Descubre el oscuro secreto de “Pluribus” en Apple TV+, una serie que revela los peligros de un mundo sin dolor y cuestiona nuestra individualidad.
¿Alguna vez has deseado que el mundo simplemente dejara de sufrir? Sin guerras, sin envidias, sin ese nudo en el estómago antes de pagar la renta. Pues Apple TV+ nos trabajo una producción que reconfigura la vida en la tierra con “Pluribus”, y la respuesta a ese deseo es mucho más aterradora de lo que imaginamos.
Bajo la batuta de Vince Gilligan —sí, el genio detrás de Breaking Bad—, esta serie no solo se ha ganado un 8.1 en IMDb, sino que nos obliga a mirar el espejo y preguntar si nuestra individualidad es, en realidad, nuestra mayor condena.

La premisa es un gancho al hígado: un virus alienígena infecta a la humanidad, pero no nos convierte en zombies hambrientos, sino en seres “perfectos” interconectados por una mente colmena.

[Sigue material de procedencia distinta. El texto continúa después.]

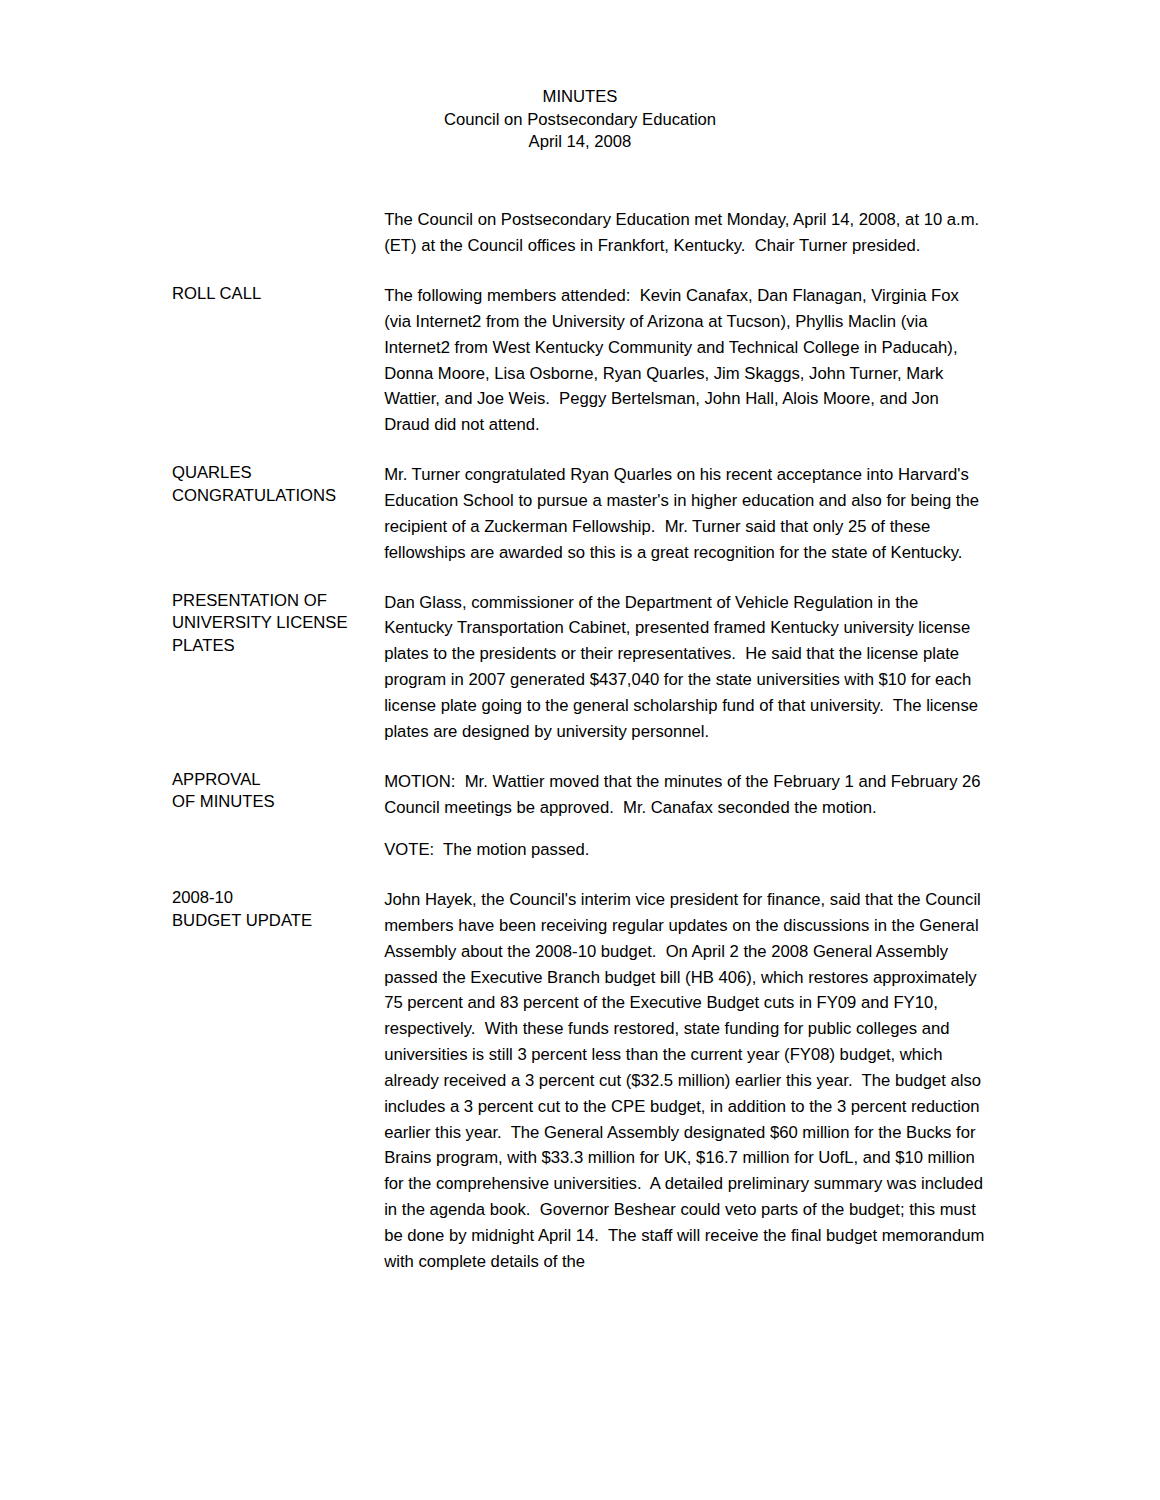MINUTES
Council on Postsecondary Education
April 14, 2008
| | The Council on Postsecondary Education met Monday, April 14, 2008, at 10 a.m. (ET) at the Council offices in Frankfort, Kentucky. Chair Turner presided. |
| ROLL CALL | The following members attended: Kevin Canafax, Dan Flanagan, Virginia Fox (via Internet2 from the University of Arizona at Tucson), Phyllis Maclin (via Internet2 from West Kentucky Community and Technical College in Paducah), Donna Moore, Lisa Osborne, Ryan Quarles, Jim Skaggs, John Turner, Mark Wattier, and Joe Weis. Peggy Bertelsman, John Hall, Alois Moore, and Jon Draud did not attend. |
| QUARLES CONGRATULATIONS | Mr. Turner congratulated Ryan Quarles on his recent acceptance into Harvard's Education School to pursue a master's in higher education and also for being the recipient of a Zuckerman Fellowship. Mr. Turner said that only 25 of these fellowships are awarded so this is a great recognition for the state of Kentucky. |
| PRESENTATION OF UNIVERSITY LICENSE PLATES | Dan Glass, commissioner of the Department of Vehicle Regulation in the Kentucky Transportation Cabinet, presented framed Kentucky university license plates to the presidents or their representatives. He said that the license plate program in 2007 generated $437,040 for the state universities with $10 for each license plate going to the general scholarship fund of that university. The license plates are designed by university personnel. |
| APPROVAL OF MINUTES | MOTION: Mr. Wattier moved that the minutes of the February 1 and February 26 Council meetings be approved. Mr. Canafax seconded the motion. VOTE: The motion passed. |
| 2008-10 BUDGET UPDATE | John Hayek, the Council's interim vice president for finance, said that the Council members have been receiving regular updates on the discussions in the General Assembly about the 2008-10 budget. On April 2 the 2008 General Assembly passed the Executive Branch budget bill (HB 406), which restores approximately 75 percent and 83 percent of the Executive Budget cuts in FY09 and FY10, respectively. With these funds restored, state funding for public colleges and universities is still 3 percent less than the current year (FY08) budget, which already received a 3 percent cut ($32.5 million) earlier this year. The budget also includes a 3 percent cut to the CPE budget, in addition to the 3 percent reduction earlier this year. The General Assembly designated $60 million for the Bucks for Brains program, with $33.3 million for UK, $16.7 million for UofL, and $10 million for the comprehensive universities. A detailed preliminary summary was included in the agenda book. Governor Beshear could veto parts of the budget; this must be done by midnight April 14. The staff will receive the final budget memorandum with complete details of the |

Imagina un mundo donde todos son increíblemente amables, comparten recursos y no sienten dolor; suena bien, hasta que te das cuenta de que la privacidad ha muerto y que “nosotros” es la única palabra que existe.
Rhea Seehorn, en una actuación que ya huele a Emmy, interpreta a Carol Sturka, una escritora que, por alguna razón, es inmune a esta “peste de alegría” y debe sobrevivir en un mundo donde ser infeliz es el último acto de libertad.
A diferencia de otras distopías donde todo es explosiones y cuero negro, “Pluribus” se siente incómodamente cercana.
Rodada con esa estética impecable de Nuevo México, la serie se toma su tiempo para mostrarnos la monotonía de la perfección, desde drones entregando suministros hasta la inquietante paz de las calles.
Esta serie distópica esta diseñada para el “maratón” inteligente: cada uno de sus nueve episodios te deja rumiando sobre qué harías tú si fueras el último humano capaz de guardar un secreto.
¿Por qué no puedes dejarla pasar?
Tras maratonearla en estas vacaciones de diciembre, me quedó claro que Pluribus no es la típica serie de naves o robots; es una apuesta que se atreve a ser pausada cuando la trama lo pide, pero que te suelta golpes viscerales justo cuando el conflicto estalla.
Confieso que al principio me resistía a verla porque eso de una “utopía feliz” me sonaba aburrido, pero al adentrarme en su universo, me sacudió por completo entender el horror que se esconde tras esa supuesta perfección.
Al final, más que ciencia ficción, termina siendo un espejo muy incómodo de cómo nos conectamos y lo solos que podemos sentirnos en plena era digital.
Si buscas algo que realmente te haga cuestionar tu realidad mientras disfrutas de una producción de primer nivel, dale play este fin de semana.
Como dirían en la serie: “Nosotros somos uno”, pero después de verla, agradecerás profundamente ser solo tú.